→ ACTION ITEM
Both the line below containing "20: (175, 149, 17.33)" and the line containing "39: (589, 180, 5.49)", along with every line between them, should be repeated exactly; no other line belongs in the answer.

START MATERIAL TO PROCESS

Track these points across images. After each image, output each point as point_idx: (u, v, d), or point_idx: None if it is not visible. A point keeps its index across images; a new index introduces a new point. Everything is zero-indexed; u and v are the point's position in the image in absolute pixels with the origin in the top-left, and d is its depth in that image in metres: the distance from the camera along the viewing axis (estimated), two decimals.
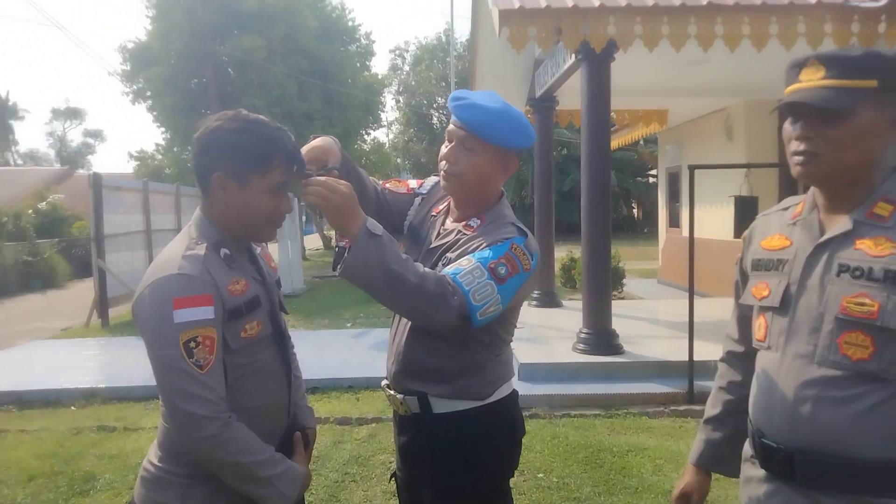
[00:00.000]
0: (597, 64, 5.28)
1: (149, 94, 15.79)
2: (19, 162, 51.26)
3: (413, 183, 1.92)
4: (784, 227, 1.37)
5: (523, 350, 5.66)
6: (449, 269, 1.50)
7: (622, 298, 9.55)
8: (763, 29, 4.70)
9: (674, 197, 11.23)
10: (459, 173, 1.62)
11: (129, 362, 6.18)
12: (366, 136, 21.16)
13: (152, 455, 1.43)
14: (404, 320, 1.66)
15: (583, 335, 5.60)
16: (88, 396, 5.34)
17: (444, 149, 1.67)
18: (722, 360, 1.62)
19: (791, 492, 1.25)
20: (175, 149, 17.33)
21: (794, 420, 1.23)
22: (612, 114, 6.29)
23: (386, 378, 1.77)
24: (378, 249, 1.40)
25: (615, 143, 10.81)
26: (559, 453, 4.02)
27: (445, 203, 1.79)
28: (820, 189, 1.30)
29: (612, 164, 6.43)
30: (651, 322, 7.39)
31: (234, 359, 1.38)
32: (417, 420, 1.65)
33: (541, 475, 3.71)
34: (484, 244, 1.56)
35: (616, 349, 5.55)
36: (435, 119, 37.19)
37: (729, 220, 8.40)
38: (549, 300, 8.19)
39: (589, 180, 5.49)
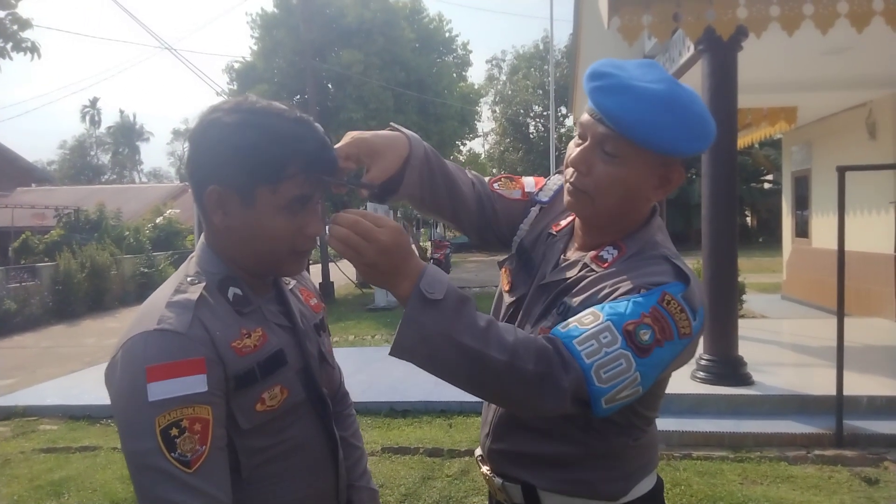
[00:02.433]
0: (722, 54, 4.63)
1: None
2: (144, 180, 55.73)
3: (530, 183, 1.37)
4: None
5: None
6: (562, 329, 1.01)
7: (742, 316, 8.60)
8: None
9: (801, 204, 10.11)
10: (594, 189, 1.10)
11: None
12: (461, 147, 20.98)
13: None
14: None
15: (704, 362, 4.92)
16: None
17: (572, 147, 1.14)
18: None
19: None
20: None
21: None
22: None
23: (480, 450, 1.30)
24: (440, 322, 0.93)
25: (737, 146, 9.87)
26: None
27: (570, 219, 1.25)
28: None
29: None
30: (781, 346, 6.54)
31: (249, 442, 0.99)
32: None
33: None
34: (620, 290, 1.04)
35: (744, 379, 4.84)
36: (532, 128, 36.59)
37: (877, 229, 7.43)
38: None
39: (712, 188, 4.83)
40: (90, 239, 15.20)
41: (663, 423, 4.62)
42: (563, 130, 32.64)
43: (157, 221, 19.50)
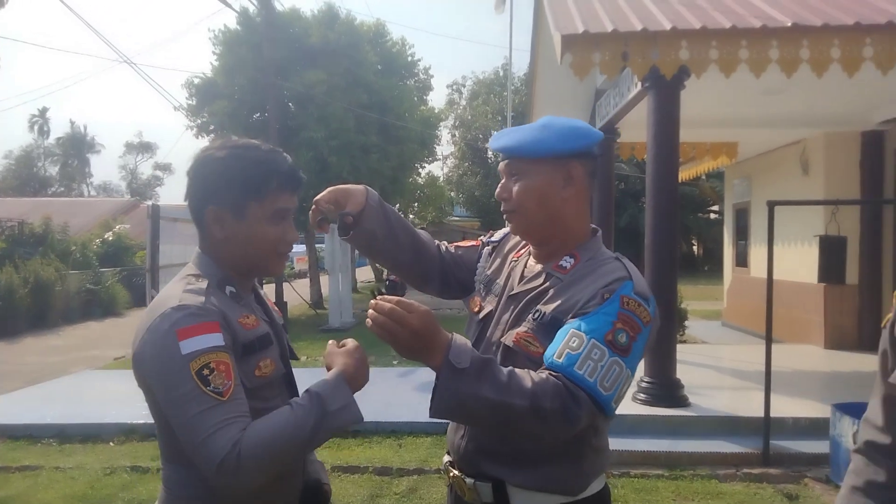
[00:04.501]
0: (666, 92, 4.93)
1: (212, 127, 16.06)
2: (93, 193, 54.05)
3: (484, 238, 1.69)
4: None
5: None
6: (561, 359, 1.21)
7: (684, 342, 8.95)
8: (856, 52, 4.26)
9: (741, 234, 10.60)
10: (517, 205, 1.40)
11: None
12: (420, 170, 21.16)
13: None
14: None
15: (644, 384, 5.15)
16: (127, 432, 5.21)
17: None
18: (857, 451, 1.20)
19: None
20: None
21: None
22: None
23: (449, 454, 1.47)
24: (469, 386, 1.16)
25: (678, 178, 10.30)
26: None
27: (526, 245, 1.52)
28: None
29: None
30: (718, 370, 6.84)
31: (248, 402, 1.22)
32: None
33: None
34: (590, 304, 1.27)
35: (681, 401, 5.07)
36: (490, 153, 37.12)
37: (806, 260, 7.86)
38: None
39: (654, 217, 5.10)
40: (34, 253, 14.69)
41: None
42: None
43: (106, 237, 18.90)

END MATERIAL TO PROCESS

→ RESPONSE TO THIS TASK
20: (175, 149, 17.33)
21: (794, 420, 1.23)
22: (612, 114, 6.29)
23: (386, 378, 1.77)
24: (378, 249, 1.40)
25: (615, 143, 10.81)
26: (559, 453, 4.02)
27: (445, 203, 1.79)
28: (820, 189, 1.30)
29: (612, 164, 6.43)
30: (651, 322, 7.39)
31: (234, 359, 1.38)
32: (417, 420, 1.65)
33: (541, 475, 3.71)
34: (484, 244, 1.56)
35: (616, 349, 5.55)
36: (435, 119, 37.19)
37: (729, 220, 8.40)
38: (549, 300, 8.19)
39: (589, 180, 5.49)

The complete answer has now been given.